We’ve had numerous experiences with the process of securing performance bonds, and we’ve observed that the timeline can vary depending on several factors. In our observation, contractors in North Carolina can expect the process to take anywhere from a few days to several weeks. We’ve found that the contractor’s financial standing and project history play significant roles in expediting or delaying the bond issuance. Contractors with solid financials and a proven track record tend to experience fewer delays, while others may face a more prolonged process due to additional financial scrutiny.

Risks and Consequences of an Expired Performance Bond in North Carolina

In our practice, we’ve been involved in situations where a performance bond was nearing its expiration, and the potential risks were significant. We’ve realized that if a performance bond expires before the project’s completion, it can leave the project owner vulnerable to various risks, including the contractor failing to finish the work. In our experience, it’s crucial for both contractors and project owners in North Carolina to closely monitor bond expiration dates. We’ve consistently observed that renewing or extending the bond in a timely manner is essential to avoid lapses in coverage, which could lead to financial losses and disputes.

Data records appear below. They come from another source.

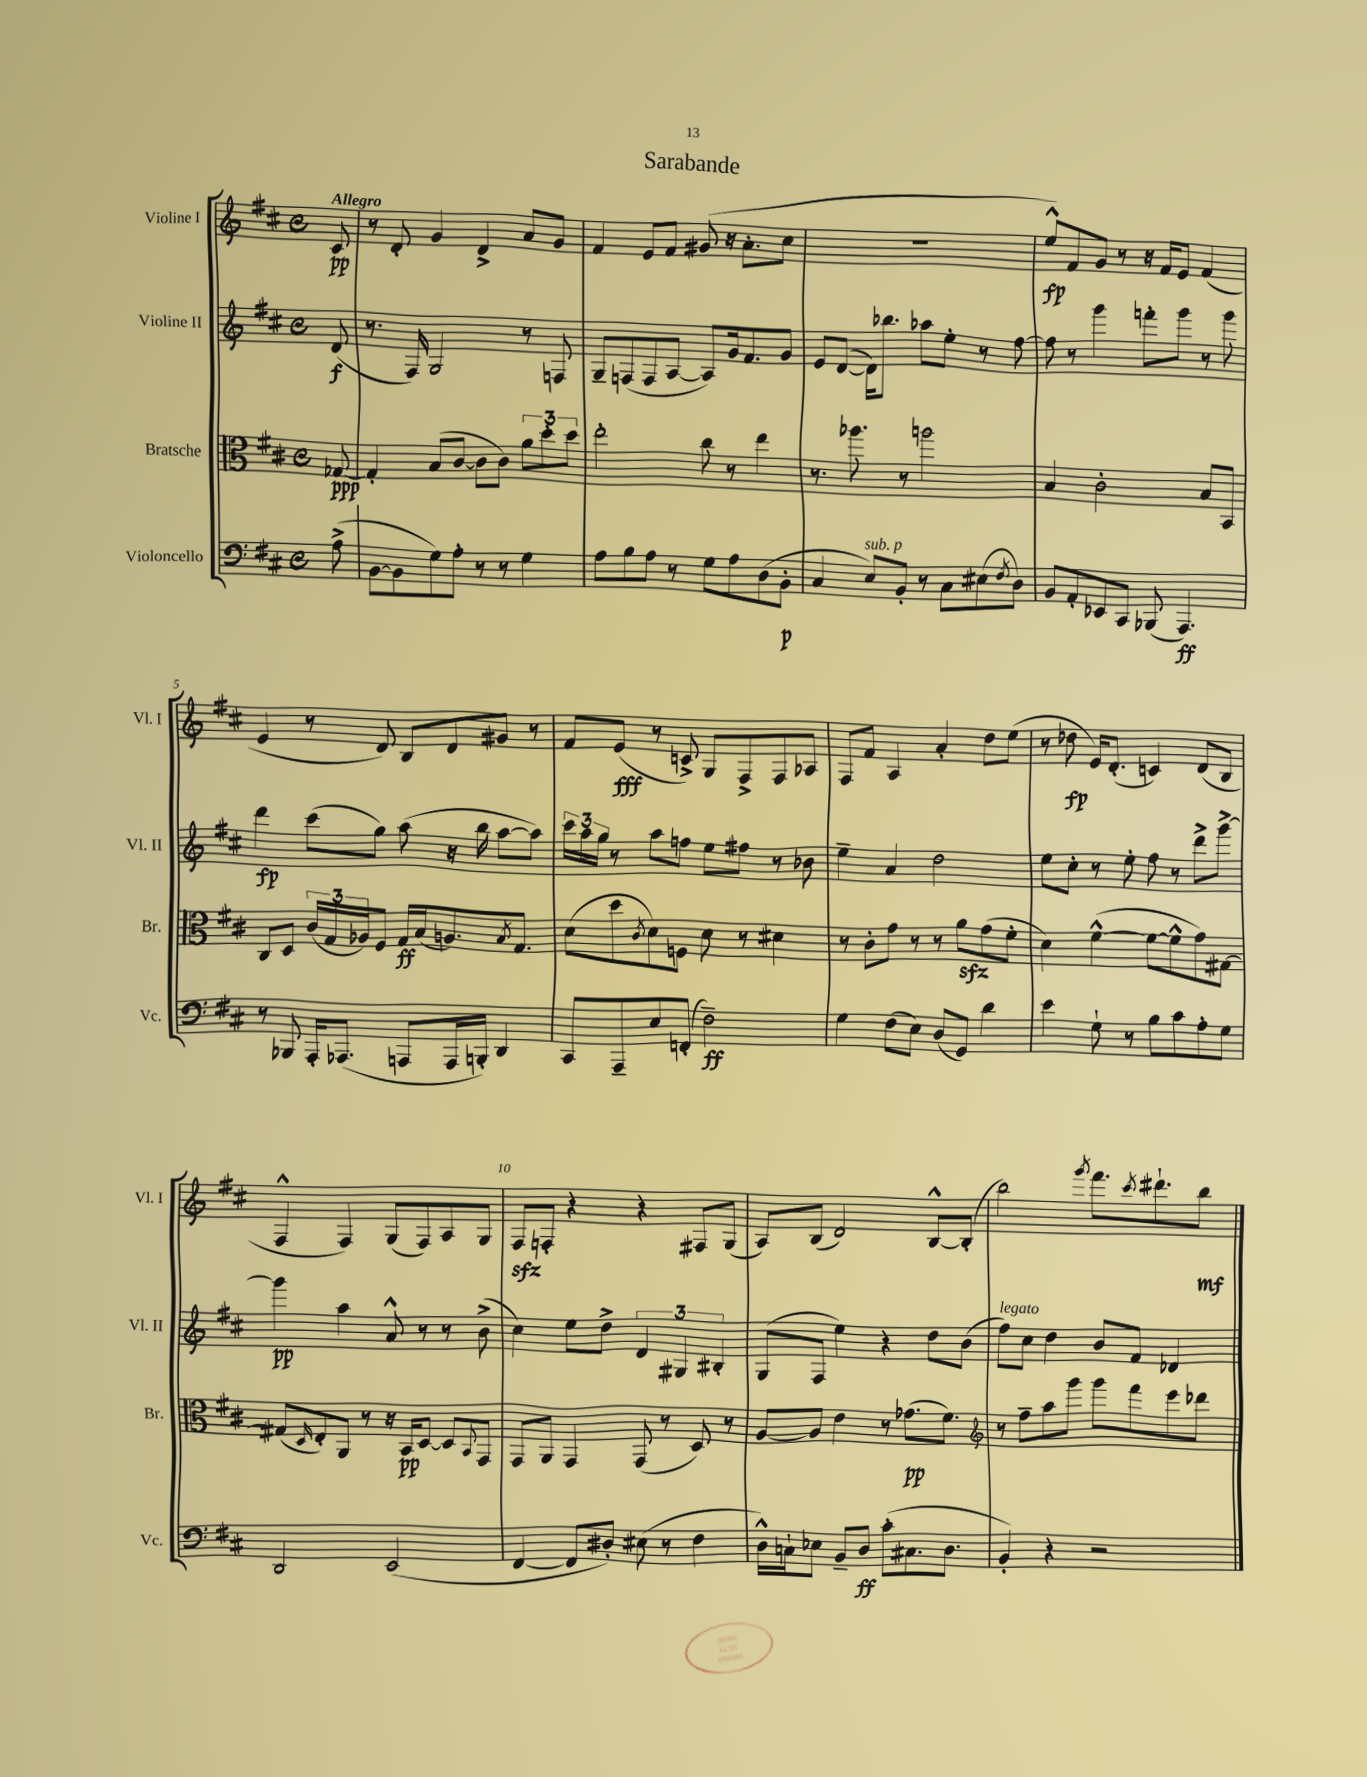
\header { title = "Sarabande" }
<<
\new StaffGroup <<
\new Staff = "s0" \with { instrumentName = "Violine I" shortInstrumentName = "Vl. I" } {
    \clef treble \key d \major \defaultTimeSignature \time 4/4 \partial 8 \tempo "Allegro"
    cis'8\pp |
    r8 d'8-. g'4 d'4-> a'8 g'8 |
    fis'4 e'8 fis'8 gis'8( r16 a'8.-. cis''8 |
    R1 |
    e''8-^\fp) fis'8 g'8 r8 r16 fis'16 e'8 fis'4( |
    e'4 r8 d'8) b8 d'8 gis'8 r8 |
    fis'8 e'8\fff( r8 c'8->) g8 fis8-> fis8 aes8 |
    fis8 fis'8 a4 a'4-. d''8 e''8( |
    r8 des''8\fp e'16) d'8.-.( c'4) d'8( b8 |
    fis4-^ fis4) g8( fis8) a8 g8 |
    fis8\sfz f8-. r4 r4 fis8 g8( |
    a8) b8( d'2) b8~-^ b8-.( |
    b''2) \acciaccatura { g'''8 } fis'''8. \acciaccatura { cis'''8 } dis'''8.-! b''8\mf \bar "|." |
}
\new Staff = "s1" \with { instrumentName = "Violine II" shortInstrumentName = "Vl. II" } {
    \clef treble \key d \major \defaultTimeSignature \time 4/4 \partial 8
    d'8\f( |
    r8. fis16) g2 r8 f8 |
    g8-- f8( f8 a8~ a8) g'16 fis'8. g'8 |
    e'8 d'8~( d'16) bes''8. aes''8 e''8-. r8 fis''8~ |
    fis''8 r8 g'''4 f'''8-. g'''8 r8 g'''8 |
    d'''4\fp cis'''8( g''8) a''8( r16 b''16 a''8~ a''8) |
    \tuplet 3/2 { cis'''16 a''16 g''16 } r8 a''8 f''8 e''8 fis''8 r8 bes'8 |
    e''4-- a'4 d''2 |
    e''8 cis''8-. r8 e''8-. fis''8 r8 d'''8-> g'''8~-> |
    g'''4\pp a''4 a'8-^ r8 r8 b'8->( |
    cis''4) e''8 d''8-> \tuplet 3/2 { d'4 gis4 bis4-. } |
    g8( fis8 e''4) r4 d''8 b'8( |
    fis''8^\markup { \italic "legato" }) cis''8 d''4 b'8 fis'8 des'4 \bar "|." |
}
\new Staff = "s2" \with { instrumentName = "Bratsche" shortInstrumentName = "Br." } {
    \clef alto \key d \major \defaultTimeSignature \time 4/4 \partial 8
    ges8~\ppp |
    ges4-. b8( cis'8~ cis'8 cis'8) \tuplet 3/2 { a'8 d''8-. d''8 } |
    e''2-. cis''8 r8 e''4 |
    r8. aes''8. r8 a''2 |
    b4 cis'2-. b8 b,8 |
    cis8 d8 \tuplet 3/2 { cis'16( g16 aes16) } fis8 g16\ff b16( a8.) \acciaccatura { b8 } g8. |
    d'8( d''8 \acciaccatura { cis'8 } d'8) f8 d'8 r8 dis'4 |
    r8 cis'8-. g'8 r8 r8 a'8\sfz g'8( fis'8-. |
    d'4) fis'4~-^( fis'8~ fis'8-^ g'8) gis8~ |
    gis8( \grace { d16 } e8-.) a,8 r8 r16 b,16\pp d8~ d8 \appoggiatura { b,8 } g,8 |
    g,8 a,8 g,4 g,8( r8 d8) r8 |
    a8~ a8 e'4 r8 ges'8.\pp( fis'8.) |
    \clef treble r8 fis''8-- a''8 g'''8 g'''8 fis'''8 e'''8 des'''8 \bar "|." |
}
\new Staff = "s3" \with { instrumentName = "Violoncello" shortInstrumentName = "Vc." } {
    \clef bass \key d \major \defaultTimeSignature \time 4/4 \partial 8
    a8->( |
    b,8~ b,8 g8) a8-. r8 r8 g4 |
    a8 b8 a8 r8 g8 a8 d8( b,8-.\p |
    cis4 e8^\markup { \italic "sub. p" }) b,8-. r8 cis8 eis8( \acciaccatura { fis8 } d8) |
    b,8 a,8-. ees,8 cis,8 bes,,8( a,,4.\ff) |
    r8 bes,,8 a,,16-. aes,,8.( a,,8 a,,16 b,,16-.) d,4 |
    cis,8 a,,8-- e8 f,8-.( fis2--\ff) |
    g4 fis8( e8) d8( g,8) d'4 |
    e'4 g8-! r8 b8 cis'8 a8-. g8 |
    d,2 e,2( |
    fis,4~ fis,8 dis8-.) eis8( r8 fis4 |
    d16-^) c16-! ees8 b,8-- d8\ff cis'8-.( cis8. d8. |
    b,4-.) r4 r2 \bar "|." |
}
>>
>>
\layout { \context { \Score \override BarNumber.break-visibility = ##(#f #t #t) barNumberVisibility = #(every-nth-bar-number-visible 5) } }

Conclusion: The Importance of Performance Bonds in North Carolina Construction

We’ve come to the conclusion that performance bonds are indispensable in the construction industry, particularly in North Carolina. These bonds provide critical protection for project owners, ensuring that projects are completed as agreed and that all financial obligations are met. Our experience tells us that understanding the intricacies of performance bonds—from the differences with bank letters of credit to the importance of bond renewal—can make a significant difference in the success of a construction project. As we’ve consistently found, the peace of mind provided by performance bonds is invaluable, making them a crucial element in safeguarding the interests of all parties involved.


See more at our North Dakota Performance Bond page.